Images of plotted data
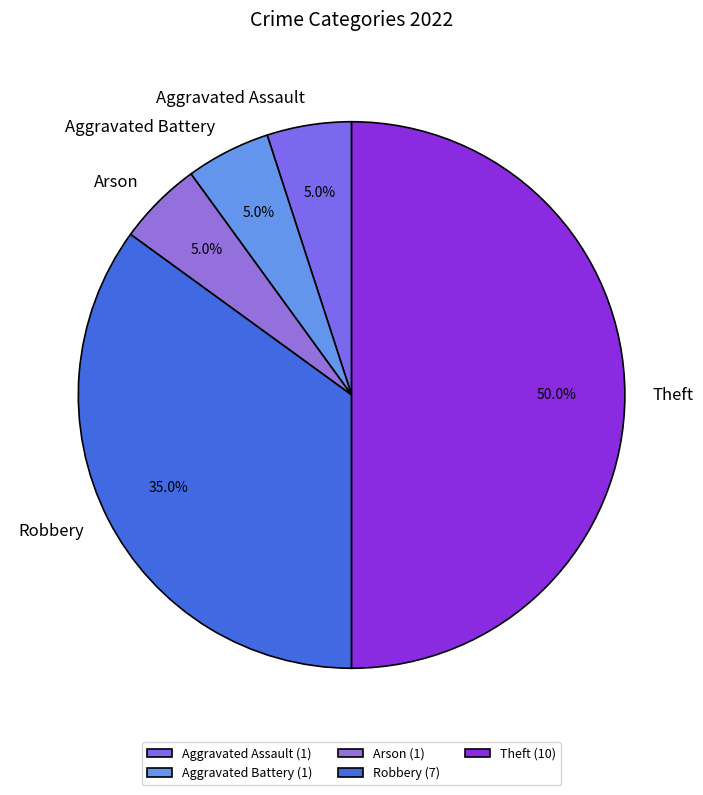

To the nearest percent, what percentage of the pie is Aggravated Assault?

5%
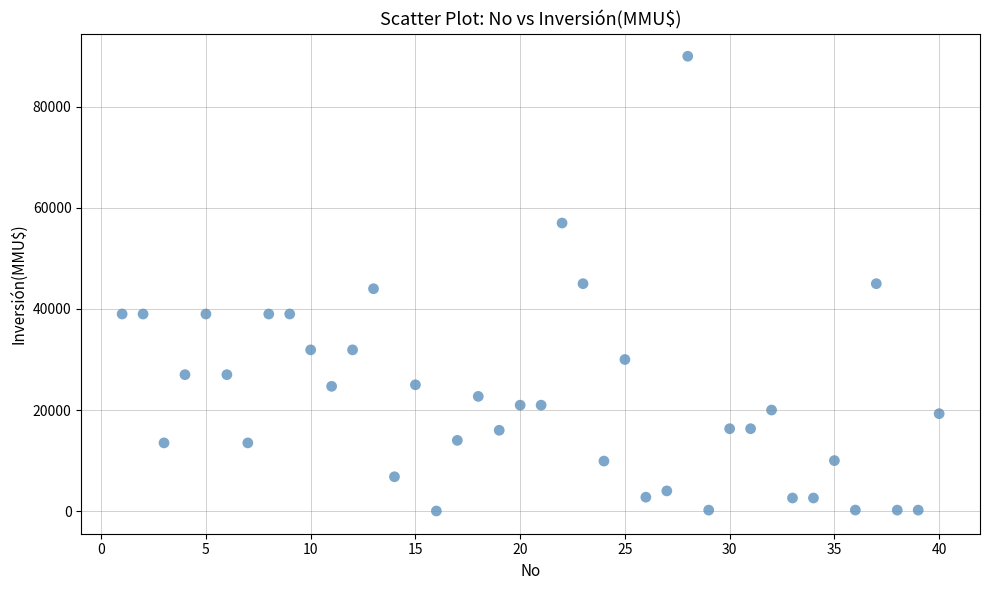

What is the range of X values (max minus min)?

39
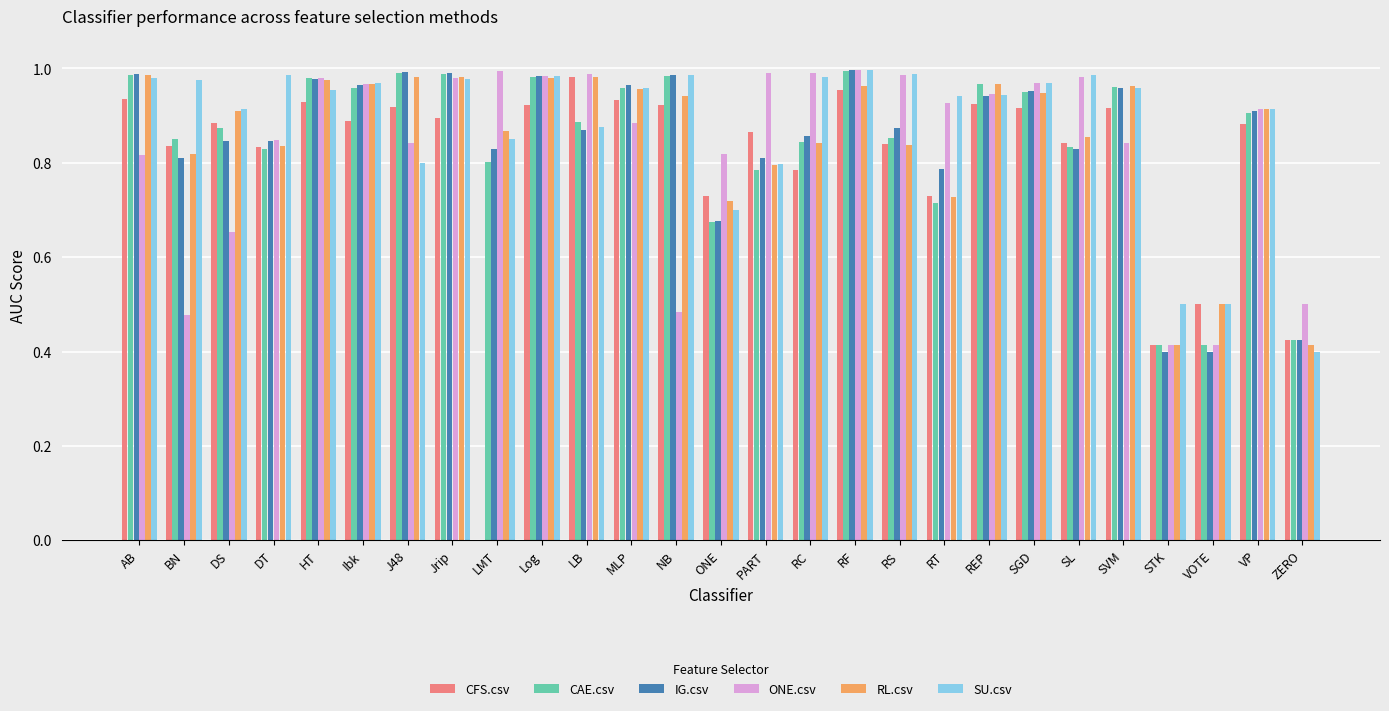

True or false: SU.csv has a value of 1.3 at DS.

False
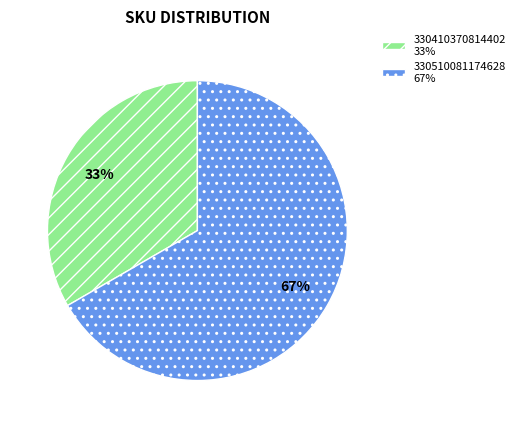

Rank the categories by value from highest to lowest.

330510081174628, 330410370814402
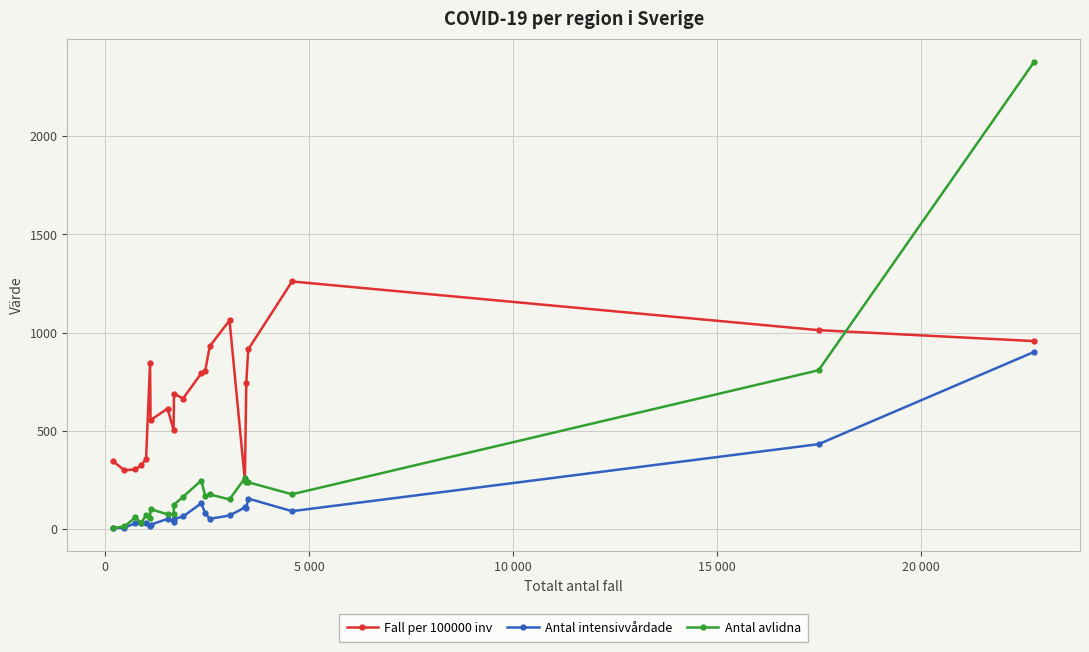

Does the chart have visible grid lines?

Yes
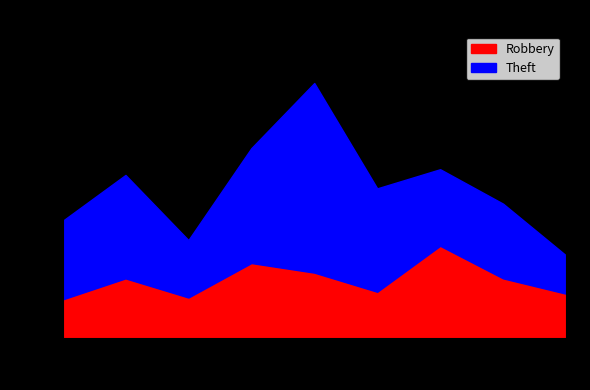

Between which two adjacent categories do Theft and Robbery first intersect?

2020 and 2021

• Work to complete: Copy every line of the listing above verbatim, leaving out the pictures.

• Solved exercise:
To the nearest percent, what percentage of the pie is Aggravated Assault?

5%

What is the range of X values (max minus min)?

39

True or false: SU.csv has a value of 1.3 at DS.

False

Rank the categories by value from highest to lowest.

330510081174628, 330410370814402

Does the chart have visible grid lines?

Yes

Between which two adjacent categories do Theft and Robbery first intersect?

2020 and 2021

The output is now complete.